The next day I was back at Stanford in the Infusion Treatment Area hooked to the drip bag delivering the chemical therapy I’m on until October – Herceptin. I actually love going there every three weeks because my healthcare team always seems excited to see the progress I’ve made.
But being hooked to a chemical anti-body through a port in my chest always gives me pause. At least it’s not the toxic chemotherapies that nearly killed me last summer, I reminded myself as I stared at an older woman in the recliner across from me rubbing her shiny bald head. That was me six months ago, constantly weak and nauseous from Adriamycin, Cytoxan and Taxotere, but willed to fight by my friends and family.
With my bag of chemicals half done, hers dripped to an end. Her husband pulled out a camera as the nurse removed her IV. She started sobbing, but they were tears of happiness. I heard her say that it was her last round of chemotherapy.
I was flooded with emotions as I remembered my own last round and the nurses and doctor who gathered to sing as we celebrated the end of a life-altering ordeal.
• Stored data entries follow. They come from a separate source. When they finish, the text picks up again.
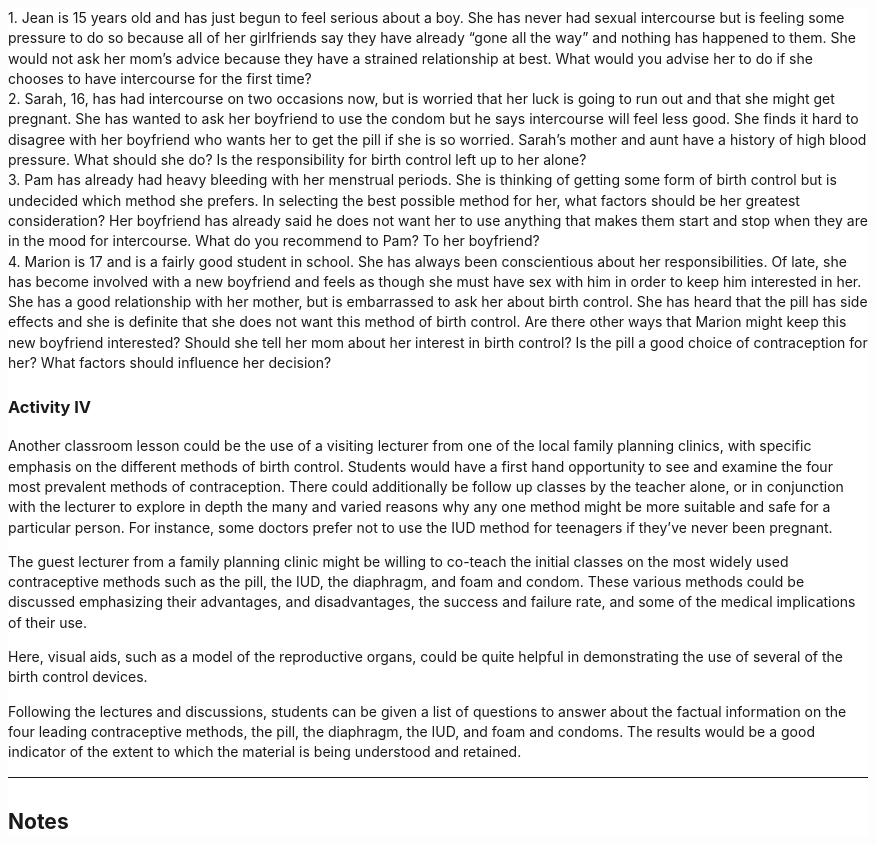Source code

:   <dl>
   <dt>
    1. Jean is 15 years old and has just begun to feel serious about a boy. She has never had sexual intercourse but is feeling some pressure to do so because all of her girlfriends say they have already “gone all the way” and nothing has happened to them. She would not ask her mom’s advice because they have a strained relationship at best. What would you advise her to do if she chooses to have intercourse for the first time?
    <dt>
     2. Sarah, 16, has had intercourse on two occasions now, but is worried that her luck is going to run out and that she might get pregnant. She has wanted to ask her boyfriend to use the condom but he says intercourse will feel less good. She finds it hard to disagree with her boyfriend who wants her to get the pill if she is so worried. Sarah’s mother and aunt have a history of high blood pressure. What should she do? Is the responsibility for birth control left up to her alone?
     <dt>
      3. Pam has already had heavy bleeding with her menstrual periods. She is thinking of getting some form of birth control but is undecided which method she prefers. In selecting the best possible method for her, what factors should be her greatest consideration? Her boyfriend has already said he does not want her to use anything that makes them start and stop when they are in the mood for intercourse. What do you recommend to Pam? To her boyfriend?
      <dt>
       4. Marion is 17 and is a fairly good student in school. She has always been conscientious about her responsibilities. Of late, she has become involved with a new boyfriend and feels as though she must have sex with him in order to keep him interested in her. She has a good relationship with her mother, but is embarrassed to ask her about birth control. She has heard that the pill has side effects and she is definite that she does not want this method of birth control. Are there other ways that Marion might keep this new boyfriend interested? Should she tell her mom about her interest in birth control? Is the pill a good choice of contraception for her? What factors should influence her decision?
      </dt>
     </dt>
    </dt>
   </dt>
  </dl>
 </blockquote>
 <h3>
  Activity IV
 </h3>
 Another classroom lesson could be the use of a visiting lecturer from one of the local family planning clinics, with specific emphasis on the different methods of birth control. Students would have a first hand opportunity to see and examine the four most prevalent methods of contraception. There could additionally be follow up classes by the teacher alone, or in conjunction with the lecturer to explore in depth the many and varied reasons why any one method might be more suitable and safe for a particular person. For instance, some doctors prefer not to use the IUD method for teenagers if they’ve never been pregnant.
 <p>
  The guest lecturer from a family planning clinic might be willing to co-teach the initial classes on the most widely used contraceptive methods such as the pill, the IUD, the diaphragm, and foam and condom. These various methods could be discussed emphasizing their advantages, and disadvantages, the success and failure rate, and some of the medical implications of their use.
 </p>
 <p>
  Here, visual aids, such as a model of the reproductive organs, could be quite helpful in demonstrating the use of several of the birth control devices.
 </p>
 <p>
  Following the lectures and discussions, students can be given a list of questions to answer about the factual information on the four leading contraceptive methods, the pill, the diaphragm, the IUD, and foam and condoms. The results would be a good indicator of the extent to which the material is being understood and retained.
 </p>
<hr/>
 <h2>
  Notes
 </h2>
I wanted to speak to her, but am mindful that some people don’t want to be bothered. So I did what came naturally – I started clapping. Slowly at first. Then others around us joined in when they realized what was happening. We all either know what it means to finish, or we imagine the joy we will feel on the day we no longer submit our bodies to poison in an effort to save them.
The woman slowly stood up, dried her eyes, and gave me a thumbs up sign.
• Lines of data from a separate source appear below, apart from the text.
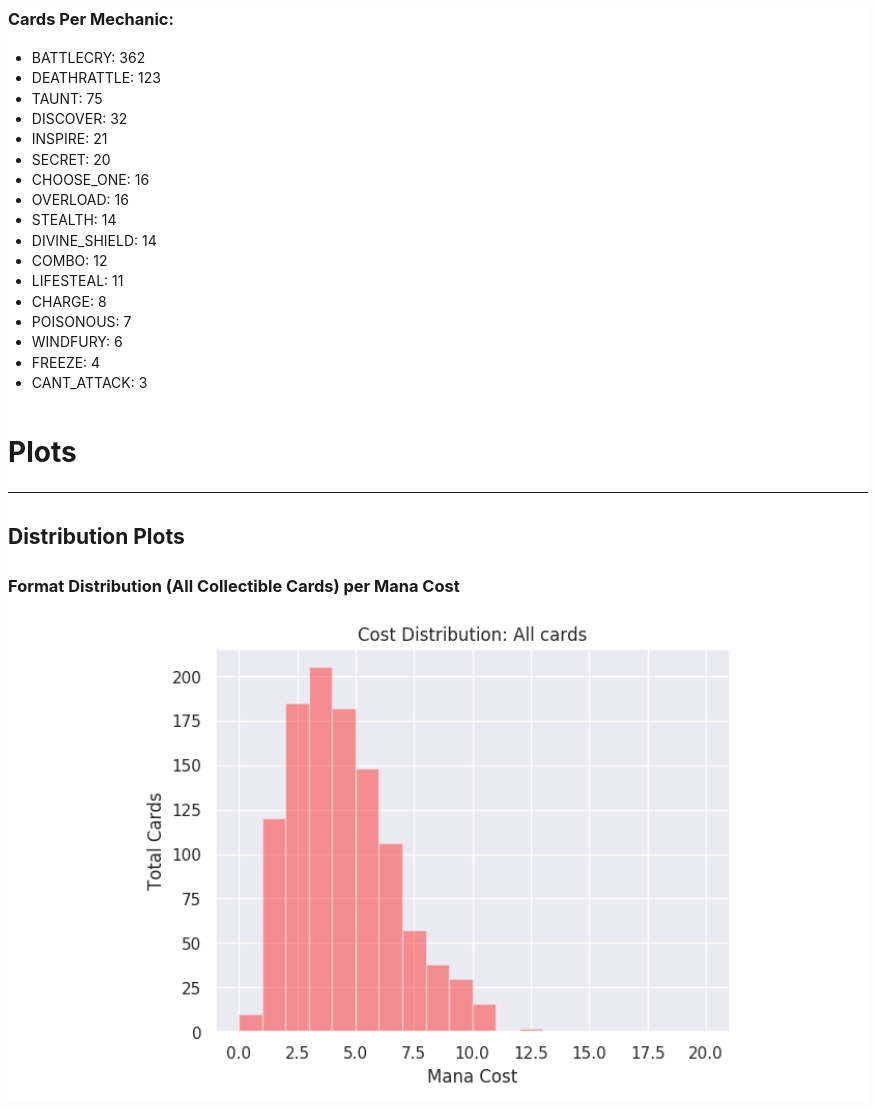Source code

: ### Cards Per Mechanic:

* BATTLECRY: 362
* DEATHRATTLE: 123
* TAUNT: 75
* DISCOVER: 32
* INSPIRE: 21
* SECRET: 20
* CHOOSE_ONE: 16
* OVERLOAD: 16
* STEALTH: 14
* DIVINE_SHIELD: 14
* COMBO: 12
* LIFESTEAL: 11
* CHARGE: 8
* POISONOUS: 7
* WINDFURY: 6
* FREEZE: 4
* CANT_ATTACK: 3

# Plots
***
## Distribution Plots

### Format Distribution (All Collectible Cards) per Mana Cost

<p align="center">
  <img width="640" height="480" src="https://github.com/RottenCrab/HearthVizualizer/blob/master/plots/wild_exclusive/cost_distribution_kde_False.png">
</p>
I could barely see it. My eyes were brimming with tears.
I Earned Them
My posts are becoming more infrequent because, frankly, they would bore me, and you even more. Wake up slowly. Drink green tea. Go to the gym. Come home and collapse for the next 3-4 hours. Repeat.
I’m not getting my stamina back as quickly as I thought (hoped) I might. Everyone told me it takes six months for chemo to leave the system and that mark doesn’t come until the end of the month. So I make the absolute most of the brief spurts of energy that I have.
I’m diligent about the gym as I try o make my heart stronger to fight all of the drugs I have to take that can make it weaker. Who wants to go through all of this cancer treatment just for congestive heart failure??!!
I skipped the gym yesterday, though, when I began experiencing weird pain in the area where I had radiation. I’m not sure what caused it, but after weeks of no pain I felt the sharp stabs of burned flesh on my chest and back – the spots where I had been most badly burned. My guess is it’s nerve endings regenerating, but I’ll know more next week after another visit with my radiologist.
Other than that the only reason to post this is so that I can show you my hair again. I’m so excited that it’s growing, and for some reason I really like the color. Love it even. After all of these decades of dying my hair, I now know what I really look like. I’m not sure I even look older than I used to, especially as I stare at the photo of me on this blog.
She seems like a stranger to me. Vaguely familiar, but someone who hasn’t gone through the life- and attitude-altering fears and experiences that I’ve gone through. I feel sorry for her, in a sense. She didn’t know about true love and friendship. She waited and longed for something good to happen, rather than finding good in the moment.
In short: not the me of today.
So today I’m proud of my gray hair. I earned every one of them!